Tonight, so many years later, his taking back the money seemed like a story someone else had told him. He still saw snatches—the way Faris Hamzah’s house looked in the firelight, the way the headlights of his little pickup truck bounced wildly into the air when he hit a bump, so they were just two beams aimed a little distance into the immensity of the sky, and the world below them was black. But the feelings seemed to belong to someone else, a misguided young man from long ago, his anger and self-righteousness preventing him from seeing clearly. Even the anger, the rage, had become abstract and bloodless. The emotion was simply a fact he acknowledged, a part of the record.

The rest of the record was no better. The Libyan government he had been sent to help topple had lasted another thirty years. Other men who had not yet been born on that night had overthrown it, and then the country had degenerated into anarchy, chaos, and civil war. The humanitarian purpose his mission had been intended to serve was relevant only to a particular, vanished set of circumstances, so irrelevant to the present that it was difficult for even Chase to reconstruct from memory.

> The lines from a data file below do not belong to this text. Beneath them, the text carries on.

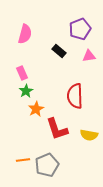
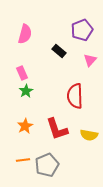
purple pentagon: moved 2 px right, 1 px down
pink triangle: moved 1 px right, 4 px down; rotated 40 degrees counterclockwise
orange star: moved 11 px left, 17 px down
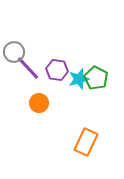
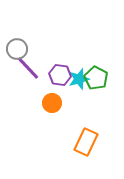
gray circle: moved 3 px right, 3 px up
purple hexagon: moved 3 px right, 5 px down
orange circle: moved 13 px right
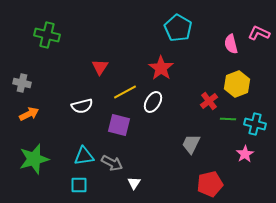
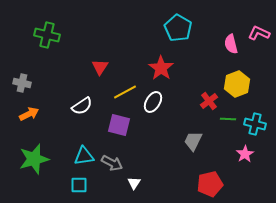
white semicircle: rotated 20 degrees counterclockwise
gray trapezoid: moved 2 px right, 3 px up
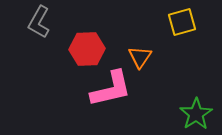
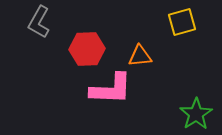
orange triangle: moved 1 px up; rotated 50 degrees clockwise
pink L-shape: rotated 15 degrees clockwise
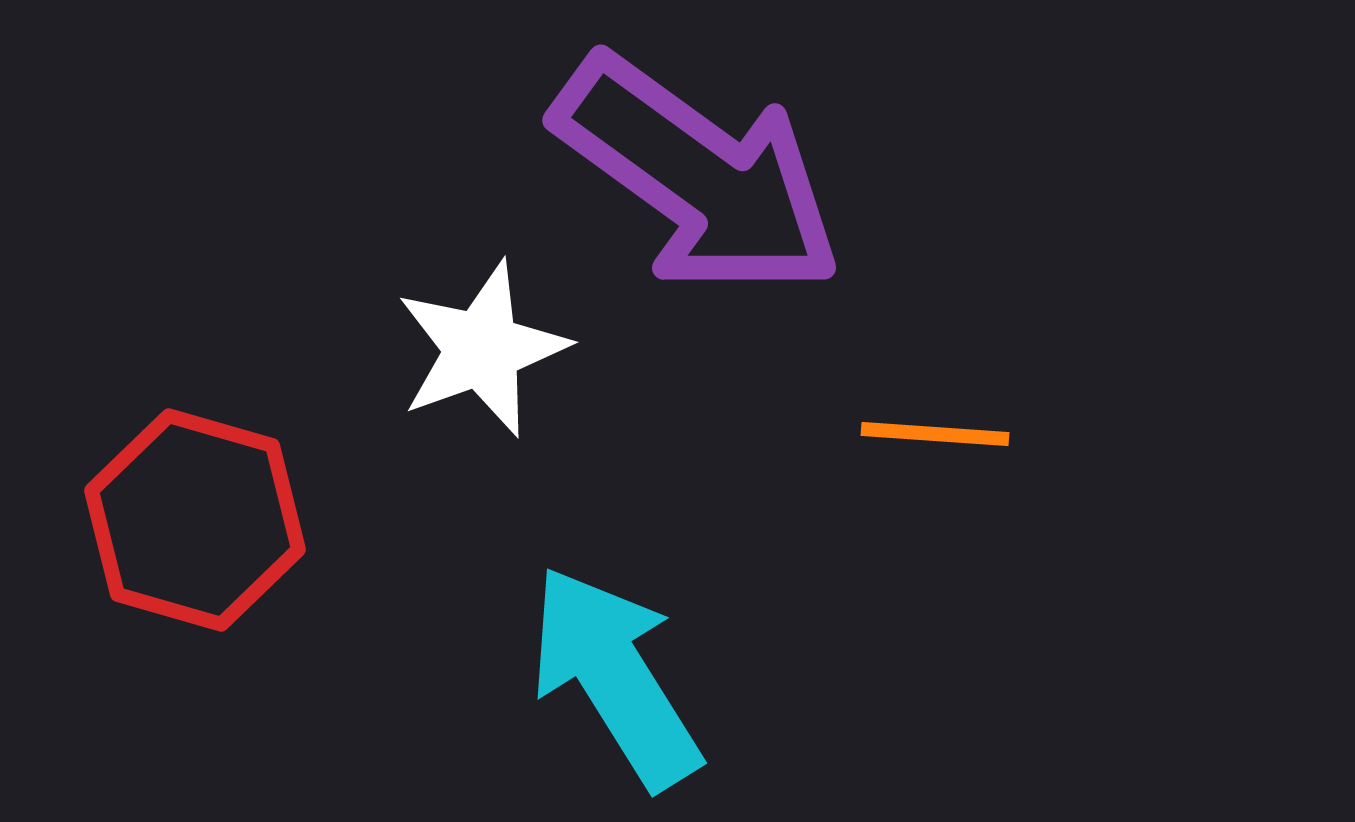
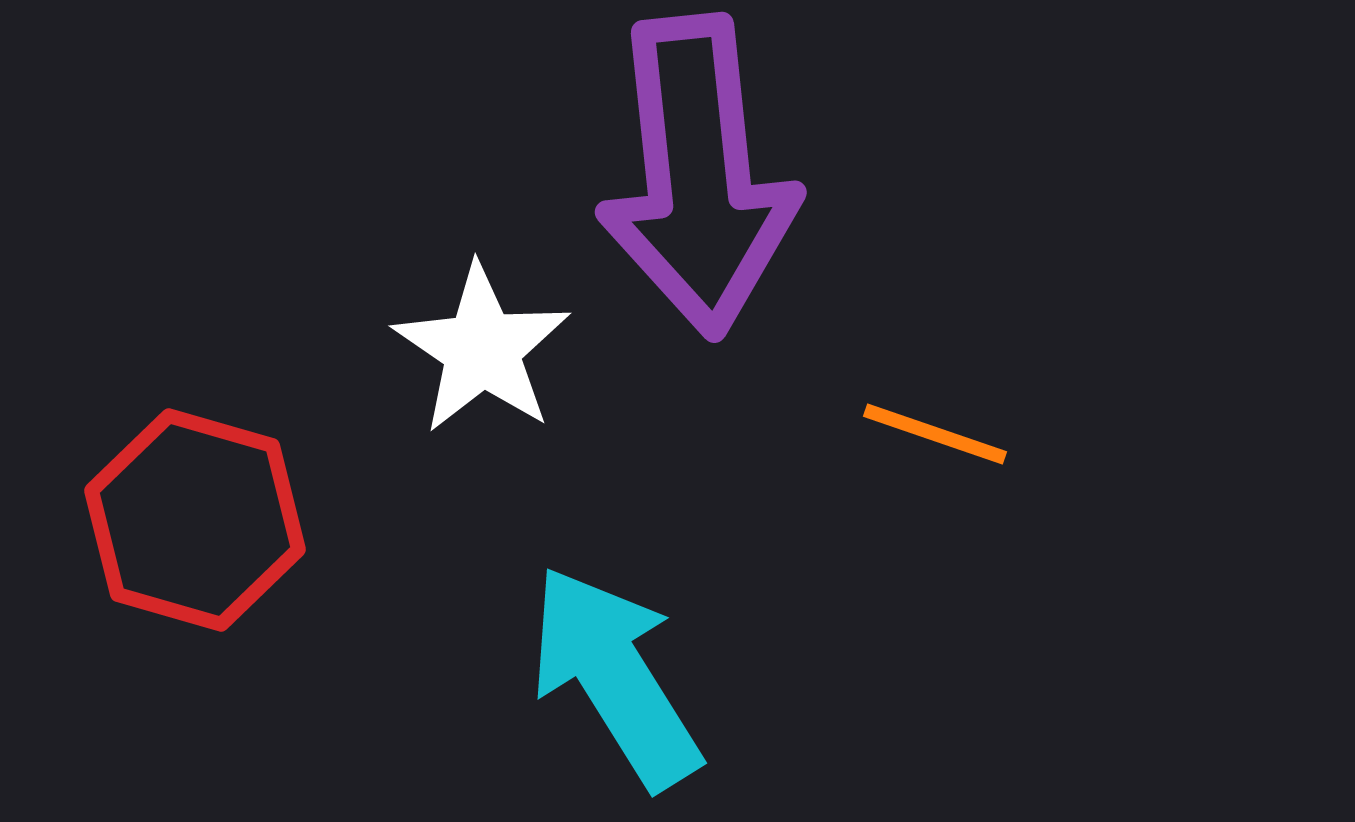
purple arrow: rotated 48 degrees clockwise
white star: rotated 18 degrees counterclockwise
orange line: rotated 15 degrees clockwise
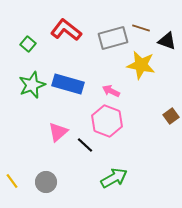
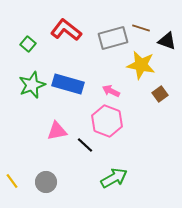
brown square: moved 11 px left, 22 px up
pink triangle: moved 1 px left, 1 px up; rotated 30 degrees clockwise
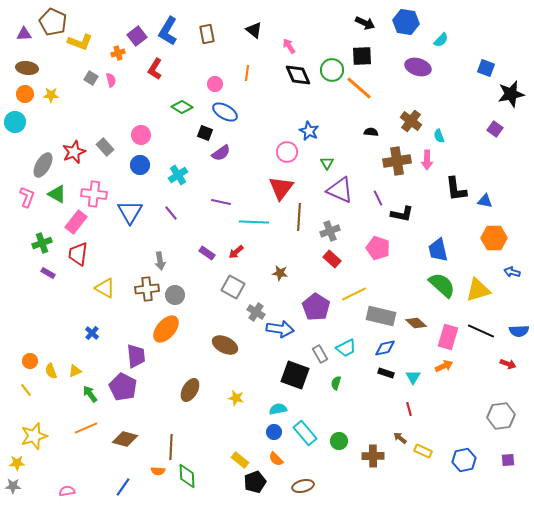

He kept on Interstate 89 until he was past Manchester, New Hampshire, then merged onto 93, continued into Massachusetts, and then switched to 95. If he stuck with it, 95 could take him all the way to Florida. But he knew that was a route that carried every sort of traffic, including gunrunners and drug dealers bringing money south and merchandise north. Cops of many agencies were waiting along the way to spot a suspicious vehicle or a wanted license plate. He knew the best thing to do was move onto smaller, slower roads and stay on them as long as he could before he had to sleep.

He coasted off the interstate at a rest stop so he could use the men’s room and let the dogs relieve themselves on the grassy margin off the parking area. He gave them food and water, and when they were ready to climb into the car again, he got back on the road. During their brief stop no other cars parked anywhere near them or even drove past them in the lot. He accelerated to the first exit and took it, so he would be on less-traveled roads as he headed south and west. He made his way to Route 20, which ran east and west across Massachusetts and New York State, and began the long drive through small towns and old rural districts, where there were no manned tollbooths or automatic cameras to take his picture.

In a few days his picture might be on television. He couldn’t afford to be noticed now. Having some dutiful citizen out there who remembered seeing him in a particular location along the way could get him killed later. People had no idea what could happen to a man who had stolen millions of dollars that belonged to the intelligence services of the United States government.